Prof. Dr. Thomas Pfeiffer
Rn 1
Die Leistung an Erfüllungs statt ist zulässig, wenn dies entweder vereinbart wurde oder der Gläubiger ohne solche Vereinbarung statt der geschuldeten Leistung eine andere an deren Stelle annimmt. Die Vereinbarung kann, wie in I geregelt, bei der Erfüllung getroffen werden oder aber der Leistung vorausgehen und schon bei der Begründung der Schuld zustande kommen (BGHZ 89, 126). Wird die Vereinbarung vor der Erfüllung getroffen, so begründen die Parteien damit eine Ersetzungsbefugnis des Schuldners, also die Befugnis, anstelle des eigentlich Geschuldeten (oder eines Teils davon) einen anderen Gegenstand zu leisten (§ 262 Rn 7). Macht der Schuldner hiervon Gebrauch, so liegt eine Leistung an Erfüllungs statt und keine Erfüllung vor (BGHZ 46, 338; 89, 126). Ein praktisch häufiger Anwendungsfall ist die Inzahlungnahme eines Gebrauchtwagens als an die Stelle der Kaufpreiszahlung tretende Leistung an Erfüllungs statt (BGHZ 46, 338; 89, 126; aA Oldbg NJW-RR 95, 689). Ohne Vereinbarung braucht sich der Gläubiger auf eine Leistung an Erfüllungs statt nicht einzulassen. Eine Leistung an Erfüllungs statt ist sowohl auf der Seite der Sachleistung möglich (zB bei einem Upgrade gegenüber dem vertraglich gebuchten Hotelzimmer) als auch beim Geldleistungsschuldner (zB durch Abtretung einer Forderung, BGH NJW 23, 1718 [BGH 07.02.2023 - VI ZR 137/22] Rz 35 oder Hingabe eines Wertgegenstands).
Rn 2
Während bei der Ersetzungsbefugnis der Rechtsnatur nach klar ist, dass es sich um eine Vertragsergänzung in der Gestalt einer auf die Erfüllung bezogenen Hilfsabrede handelt (vgl BGH NJW 84, 329), ist die Rechtsnatur der Annahme als Leistung an Erfüllungs statt nicht abschließend geklärt.

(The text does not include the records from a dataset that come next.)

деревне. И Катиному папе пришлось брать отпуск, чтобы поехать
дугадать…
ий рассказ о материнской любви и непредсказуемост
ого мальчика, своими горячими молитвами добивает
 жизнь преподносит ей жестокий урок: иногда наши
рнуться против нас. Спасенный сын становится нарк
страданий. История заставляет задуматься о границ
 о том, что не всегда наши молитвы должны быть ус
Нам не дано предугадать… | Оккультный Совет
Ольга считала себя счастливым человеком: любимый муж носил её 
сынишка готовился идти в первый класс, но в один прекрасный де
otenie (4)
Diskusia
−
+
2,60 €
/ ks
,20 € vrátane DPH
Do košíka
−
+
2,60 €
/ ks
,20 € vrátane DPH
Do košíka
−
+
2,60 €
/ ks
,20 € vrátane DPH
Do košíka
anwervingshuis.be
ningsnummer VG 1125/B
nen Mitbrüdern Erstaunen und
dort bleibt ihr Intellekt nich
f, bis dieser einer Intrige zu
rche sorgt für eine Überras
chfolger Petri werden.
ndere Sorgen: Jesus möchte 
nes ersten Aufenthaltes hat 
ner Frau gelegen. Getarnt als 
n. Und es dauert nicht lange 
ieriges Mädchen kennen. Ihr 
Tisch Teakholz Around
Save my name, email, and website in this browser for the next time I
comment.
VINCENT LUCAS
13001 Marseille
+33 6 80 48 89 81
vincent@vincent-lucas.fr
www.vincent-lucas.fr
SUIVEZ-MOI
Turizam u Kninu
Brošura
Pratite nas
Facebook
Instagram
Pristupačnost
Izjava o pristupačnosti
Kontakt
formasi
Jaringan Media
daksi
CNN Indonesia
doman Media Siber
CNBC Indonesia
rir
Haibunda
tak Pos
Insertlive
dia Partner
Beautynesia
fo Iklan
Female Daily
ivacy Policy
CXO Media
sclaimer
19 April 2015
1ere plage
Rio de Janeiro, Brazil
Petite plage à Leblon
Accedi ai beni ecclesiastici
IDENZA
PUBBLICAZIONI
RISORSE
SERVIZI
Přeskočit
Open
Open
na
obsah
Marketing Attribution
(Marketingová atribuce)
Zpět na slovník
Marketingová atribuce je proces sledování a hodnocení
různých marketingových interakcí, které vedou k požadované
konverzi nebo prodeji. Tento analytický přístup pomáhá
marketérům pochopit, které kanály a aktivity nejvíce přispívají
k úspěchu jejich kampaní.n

ZT findet sich die These, es handele sich um einen Austauschvertrag, bei dem der Gläubiger den an Erfüllungs statt gegebenen Gegenstand im Austausch gegen seine Forderung erwirbt (BGH NJW 67, 553 [BGH 18.01.1967 - VIII ZR 209/64]). Das erscheint konstruktiv freilich unnötig kompliziert. Zwischen der vorherigen und späteren Vereinbarung über die Zulässigkeit einer Leistung an Erfüllungs statt braucht nicht differenziert zu werden (BGH NJW 84, 329), so dass auch insoweit eine auf die Erfüllung bezogene Ergänzungsabrede anzunehmen ist.
Rn 3
Ob ein Dritter zur Vereinbarung einer Leistung an Erfüllungs statt befugt ist, hängt vom Umfang seiner Vertretungsmacht ab. Auch der zum Forderungseinzug iRe Einzugsermächtigung Berechtigte bedarf einer Befugnis zu einer solchen Abrede, wobei typischerweise zu prüfen ist, inwieweit eine solche Befugnis mit dem Zweck seiner Beschränkung auf eine bloße Einzugsermächtigung vereinbar ist (BGH NJW 02, 1417 [BGH 29.11.2001 - IX ZR 389/98]).
Rn 4
Die Erfüllungswirkung des an Erfüllungs statt hingegebenen Gegenstands bestimmt sich bei etwaigen Leistungsstörungen in Bezug auf den Ersatzgegenstand nach allgemeinen Regeln und beseitigt die Erfüllungswirkung nicht ohne Weiteres. Vielmehr haftet der Schuldner hierfür nach Leistungsstörungs-, Sach- und Rechtsmangelvorschriften, § 365 (§ 365 Rn 7; Hamm NJW-RR 88, 266). Im Falle der Rückabwicklung des Vertrags infolge eines Rücktritts des Schuldners in seiner Eigenschaft als Sachleistungsgläubiger (§§ 323, 437 Nr 2) kann dieser grds nur den an Erfüllungs statt hingegebenen Gegenstand zurückverlangen (BGHZ 89, 126). Das schließt aber weitergehende Schadensersatzansprüche unter Einschluss des Anspruchs auf Schadensersatz statt der Leistung nicht aus (Binder NJW 03, 393). Der zufällige Untergang des Ersatz-Leistungsgegenstands entbindet den Schuldner nicht von der Vertragserfüllung. Scheitert deswegen die vereinbarte Inzahlungnahme eines Gebrauchtwagens, muss der Käufer den vollen Kaufpreis zahlen (BGH NJW 84, 329; Binder NJW 03, 393). Diese in der Rspr anerkannte Maßgabe bedarf dann der Einschränkung, wenn ein überhöhter Inzahlungnahmepreis vereinbart wurde, dem wirtschaftlich die Funktion eines Rabatts beim Neuwagenpreis zukommt.